* _SOURCE DATA_
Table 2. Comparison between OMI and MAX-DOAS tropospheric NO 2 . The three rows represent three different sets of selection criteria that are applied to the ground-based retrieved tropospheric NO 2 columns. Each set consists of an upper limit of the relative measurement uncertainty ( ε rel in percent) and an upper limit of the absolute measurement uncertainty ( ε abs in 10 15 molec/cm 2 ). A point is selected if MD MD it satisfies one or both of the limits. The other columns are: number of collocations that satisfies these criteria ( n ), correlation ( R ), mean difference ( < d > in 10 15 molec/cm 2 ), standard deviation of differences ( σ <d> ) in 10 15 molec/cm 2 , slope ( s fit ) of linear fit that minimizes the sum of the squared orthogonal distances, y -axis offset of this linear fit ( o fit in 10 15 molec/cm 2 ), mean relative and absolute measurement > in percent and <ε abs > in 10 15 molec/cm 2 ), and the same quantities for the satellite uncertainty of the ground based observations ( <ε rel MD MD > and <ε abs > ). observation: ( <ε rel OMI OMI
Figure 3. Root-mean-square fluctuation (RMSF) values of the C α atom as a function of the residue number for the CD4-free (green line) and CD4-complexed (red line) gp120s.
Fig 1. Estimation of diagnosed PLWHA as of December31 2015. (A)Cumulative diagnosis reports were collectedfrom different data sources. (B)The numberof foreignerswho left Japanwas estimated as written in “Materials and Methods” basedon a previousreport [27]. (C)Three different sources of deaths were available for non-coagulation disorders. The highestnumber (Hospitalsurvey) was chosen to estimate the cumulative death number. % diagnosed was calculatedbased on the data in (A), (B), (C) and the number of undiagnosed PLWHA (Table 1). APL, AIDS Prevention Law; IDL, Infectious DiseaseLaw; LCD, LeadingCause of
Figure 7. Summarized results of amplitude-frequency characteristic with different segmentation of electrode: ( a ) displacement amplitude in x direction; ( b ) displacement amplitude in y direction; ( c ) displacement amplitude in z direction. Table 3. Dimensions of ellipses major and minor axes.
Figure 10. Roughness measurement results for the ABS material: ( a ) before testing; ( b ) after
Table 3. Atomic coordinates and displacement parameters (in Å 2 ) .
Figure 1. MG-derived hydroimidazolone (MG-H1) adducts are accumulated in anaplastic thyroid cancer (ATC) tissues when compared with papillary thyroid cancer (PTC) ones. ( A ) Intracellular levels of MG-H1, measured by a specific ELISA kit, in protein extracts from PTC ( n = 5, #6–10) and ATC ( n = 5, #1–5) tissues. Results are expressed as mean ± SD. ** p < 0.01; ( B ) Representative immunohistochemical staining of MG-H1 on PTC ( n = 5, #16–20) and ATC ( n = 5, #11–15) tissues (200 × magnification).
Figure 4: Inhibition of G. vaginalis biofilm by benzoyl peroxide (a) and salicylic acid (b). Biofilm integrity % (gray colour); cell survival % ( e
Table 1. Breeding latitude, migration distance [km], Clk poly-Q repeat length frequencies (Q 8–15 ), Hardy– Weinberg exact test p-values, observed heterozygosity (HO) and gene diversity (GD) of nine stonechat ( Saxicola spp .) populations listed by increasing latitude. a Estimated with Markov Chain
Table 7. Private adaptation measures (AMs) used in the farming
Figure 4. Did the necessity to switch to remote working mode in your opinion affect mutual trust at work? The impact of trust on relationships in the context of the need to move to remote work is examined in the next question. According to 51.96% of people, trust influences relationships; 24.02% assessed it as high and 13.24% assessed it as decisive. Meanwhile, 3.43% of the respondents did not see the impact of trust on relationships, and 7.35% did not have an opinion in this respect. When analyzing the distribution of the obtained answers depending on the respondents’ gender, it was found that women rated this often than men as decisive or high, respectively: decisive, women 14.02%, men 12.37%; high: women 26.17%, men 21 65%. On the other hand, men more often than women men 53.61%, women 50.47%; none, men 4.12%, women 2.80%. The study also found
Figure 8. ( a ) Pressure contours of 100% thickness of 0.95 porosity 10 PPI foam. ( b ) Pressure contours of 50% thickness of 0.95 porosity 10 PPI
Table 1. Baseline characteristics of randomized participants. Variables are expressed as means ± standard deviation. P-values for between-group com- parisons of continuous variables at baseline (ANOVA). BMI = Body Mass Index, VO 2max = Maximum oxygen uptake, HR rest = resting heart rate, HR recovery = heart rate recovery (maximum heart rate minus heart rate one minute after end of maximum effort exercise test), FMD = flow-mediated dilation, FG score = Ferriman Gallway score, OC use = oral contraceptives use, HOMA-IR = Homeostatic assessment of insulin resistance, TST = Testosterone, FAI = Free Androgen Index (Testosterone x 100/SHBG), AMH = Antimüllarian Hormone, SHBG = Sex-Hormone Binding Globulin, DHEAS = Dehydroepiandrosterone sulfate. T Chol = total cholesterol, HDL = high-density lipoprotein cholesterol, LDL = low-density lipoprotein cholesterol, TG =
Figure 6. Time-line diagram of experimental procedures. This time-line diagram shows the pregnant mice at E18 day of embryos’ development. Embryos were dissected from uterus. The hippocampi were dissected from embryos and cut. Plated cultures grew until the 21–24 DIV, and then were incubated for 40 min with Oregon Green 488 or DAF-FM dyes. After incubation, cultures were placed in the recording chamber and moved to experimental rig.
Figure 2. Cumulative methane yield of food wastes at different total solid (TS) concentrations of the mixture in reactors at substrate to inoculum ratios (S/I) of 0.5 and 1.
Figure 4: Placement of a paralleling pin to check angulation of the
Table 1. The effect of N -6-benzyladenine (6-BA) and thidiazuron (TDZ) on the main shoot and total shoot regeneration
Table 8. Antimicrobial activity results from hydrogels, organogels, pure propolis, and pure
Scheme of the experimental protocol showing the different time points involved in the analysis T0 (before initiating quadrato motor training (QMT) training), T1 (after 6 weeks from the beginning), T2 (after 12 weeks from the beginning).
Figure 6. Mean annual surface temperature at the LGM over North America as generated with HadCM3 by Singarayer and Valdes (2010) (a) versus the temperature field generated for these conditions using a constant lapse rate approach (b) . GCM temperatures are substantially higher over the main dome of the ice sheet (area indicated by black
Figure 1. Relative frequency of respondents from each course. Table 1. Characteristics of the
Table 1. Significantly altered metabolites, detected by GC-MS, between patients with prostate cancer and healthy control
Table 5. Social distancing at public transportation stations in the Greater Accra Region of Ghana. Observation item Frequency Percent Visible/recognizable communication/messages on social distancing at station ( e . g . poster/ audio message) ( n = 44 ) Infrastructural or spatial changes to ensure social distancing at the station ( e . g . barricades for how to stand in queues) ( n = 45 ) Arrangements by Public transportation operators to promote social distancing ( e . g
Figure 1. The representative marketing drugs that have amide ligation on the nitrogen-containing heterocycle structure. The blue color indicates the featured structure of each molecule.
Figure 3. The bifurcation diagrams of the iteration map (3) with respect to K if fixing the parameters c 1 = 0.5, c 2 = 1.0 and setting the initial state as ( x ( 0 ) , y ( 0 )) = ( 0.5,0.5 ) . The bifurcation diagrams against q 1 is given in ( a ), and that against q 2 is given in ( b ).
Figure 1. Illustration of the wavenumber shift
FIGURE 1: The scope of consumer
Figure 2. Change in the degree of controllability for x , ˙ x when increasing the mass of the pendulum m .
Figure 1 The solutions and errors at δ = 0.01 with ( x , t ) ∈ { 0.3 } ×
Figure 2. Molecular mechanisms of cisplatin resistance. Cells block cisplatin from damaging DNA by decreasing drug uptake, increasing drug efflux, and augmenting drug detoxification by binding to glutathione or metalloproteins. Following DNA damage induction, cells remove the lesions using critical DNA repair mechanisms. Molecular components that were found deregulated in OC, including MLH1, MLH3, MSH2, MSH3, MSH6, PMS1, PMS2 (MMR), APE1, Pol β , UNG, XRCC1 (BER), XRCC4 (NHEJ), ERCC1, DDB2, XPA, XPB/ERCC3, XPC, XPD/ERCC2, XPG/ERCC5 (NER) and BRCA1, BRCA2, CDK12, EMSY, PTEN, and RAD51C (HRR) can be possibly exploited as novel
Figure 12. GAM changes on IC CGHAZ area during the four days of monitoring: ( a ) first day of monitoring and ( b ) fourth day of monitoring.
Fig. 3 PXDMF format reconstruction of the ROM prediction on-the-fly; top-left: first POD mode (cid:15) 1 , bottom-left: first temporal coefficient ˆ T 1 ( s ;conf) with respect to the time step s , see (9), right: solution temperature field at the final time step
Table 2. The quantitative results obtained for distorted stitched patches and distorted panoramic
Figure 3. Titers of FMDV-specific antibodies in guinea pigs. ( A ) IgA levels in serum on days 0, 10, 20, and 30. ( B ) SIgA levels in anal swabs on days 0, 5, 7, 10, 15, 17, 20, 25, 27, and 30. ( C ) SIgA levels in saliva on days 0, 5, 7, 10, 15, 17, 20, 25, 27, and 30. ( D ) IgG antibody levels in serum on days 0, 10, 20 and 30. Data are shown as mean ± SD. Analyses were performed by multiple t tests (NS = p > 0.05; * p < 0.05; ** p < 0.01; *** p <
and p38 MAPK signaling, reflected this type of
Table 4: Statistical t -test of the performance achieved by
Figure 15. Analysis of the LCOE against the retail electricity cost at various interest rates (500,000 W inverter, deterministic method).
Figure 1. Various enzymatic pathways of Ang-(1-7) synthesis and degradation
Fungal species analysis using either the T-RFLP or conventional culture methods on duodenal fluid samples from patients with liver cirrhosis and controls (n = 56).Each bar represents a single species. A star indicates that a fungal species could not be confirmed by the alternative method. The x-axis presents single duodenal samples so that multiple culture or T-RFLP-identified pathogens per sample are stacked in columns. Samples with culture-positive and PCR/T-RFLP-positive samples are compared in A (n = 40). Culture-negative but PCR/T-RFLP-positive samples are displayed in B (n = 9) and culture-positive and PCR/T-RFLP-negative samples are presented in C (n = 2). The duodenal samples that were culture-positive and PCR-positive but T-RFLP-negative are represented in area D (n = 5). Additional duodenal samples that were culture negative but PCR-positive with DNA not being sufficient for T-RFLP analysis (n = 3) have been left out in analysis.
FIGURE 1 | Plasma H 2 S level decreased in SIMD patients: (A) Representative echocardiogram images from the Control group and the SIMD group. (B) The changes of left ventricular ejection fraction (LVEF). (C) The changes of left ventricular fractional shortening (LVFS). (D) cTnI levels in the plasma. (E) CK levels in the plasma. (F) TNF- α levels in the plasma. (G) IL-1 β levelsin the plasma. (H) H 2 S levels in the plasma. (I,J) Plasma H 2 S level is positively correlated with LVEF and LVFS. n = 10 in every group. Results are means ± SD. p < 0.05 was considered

* _TASK PROMPT_
Select every line in the material above where the string "against" occurs, and copy it.

* _RESPONSE AREA_
Figure 3. The bifurcation diagrams of the iteration map (3) with respect to K if fixing the parameters c 1 = 0.5, c 2 = 1.0 and setting the initial state as ( x ( 0 ) , y ( 0 )) = ( 0.5,0.5 ) . The bifurcation diagrams against q 1 is given in ( a ), and that against q 2 is given in ( b ).
Figure 15. Analysis of the LCOE against the retail electricity cost at various interest rates (500,000 W inverter, deterministic method).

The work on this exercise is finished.